Find the limit if it exists. lim x->0 [2 x tan(x) / sin(x)]
The first step when finding limits is to plug the limit into the variable. Therefore, in this case we must plug 0 into x: What happens to each term? 2x -> 0 tan(x) = sin(x) / cos(x) -> 0 / 1 sin(x) -> 0 So, we get 0 / 0, an indeterminate form. What do we do now? L'Hospital's Rule tells us that if we get an indeterminate form when doing a limit, take the derivative of the numerator and the derivative of the denominator and try the limit again.

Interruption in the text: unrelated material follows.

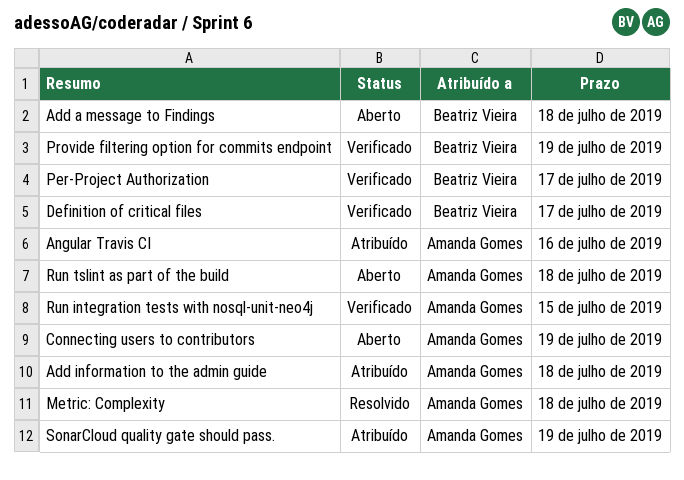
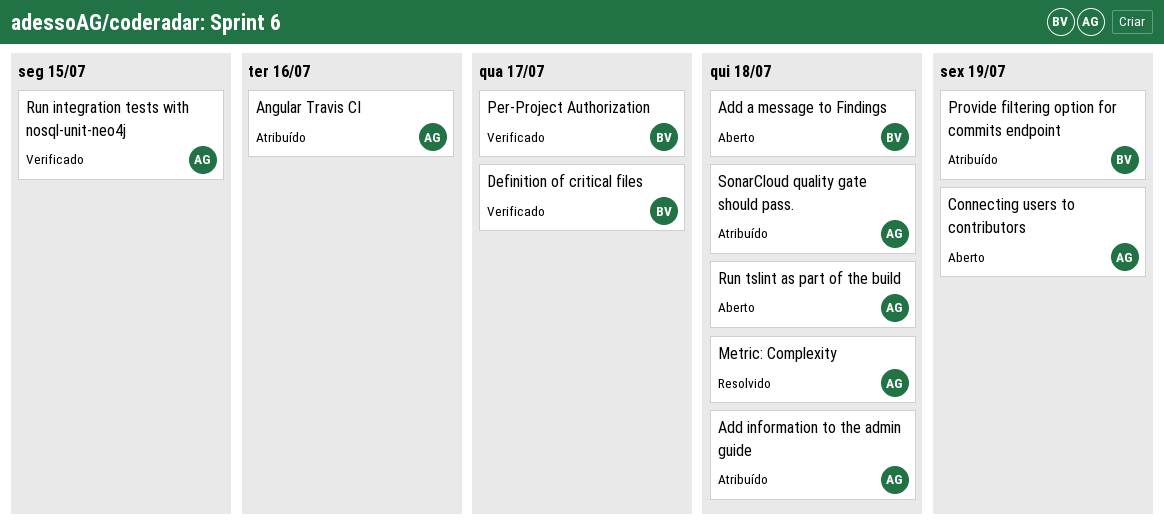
Provide filtering option for commits endpoint, status: Verificado -> Atribuído
SonarCloud quality gate should pass., due: Jul 19 -> Jul 18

So, to take the derivative of the numerator we must use the product rule because there are two instances of the variable (x) being multiplied by each other: d/dx (2 x tan(x)) = (2 x) (sec^2(x)) + (2) (tan(x)) Then the denominator: d/dx (sin(x)) = cos(x) Now, take the limit again looking at each term: lim x->0 [(2 x sec^2(x) + 2 tan(x)) / cos(x)] 2x -> 0 sec^2(x) = 1 / cos^2(x) -> 1 2 tan(x) -> 2 * (0 / 1) = 0 cos(x) -> 1 So, we get lim x->0 = (0 * 1 + 0) / 1 = 0 / 1 = 0 The limit is zero!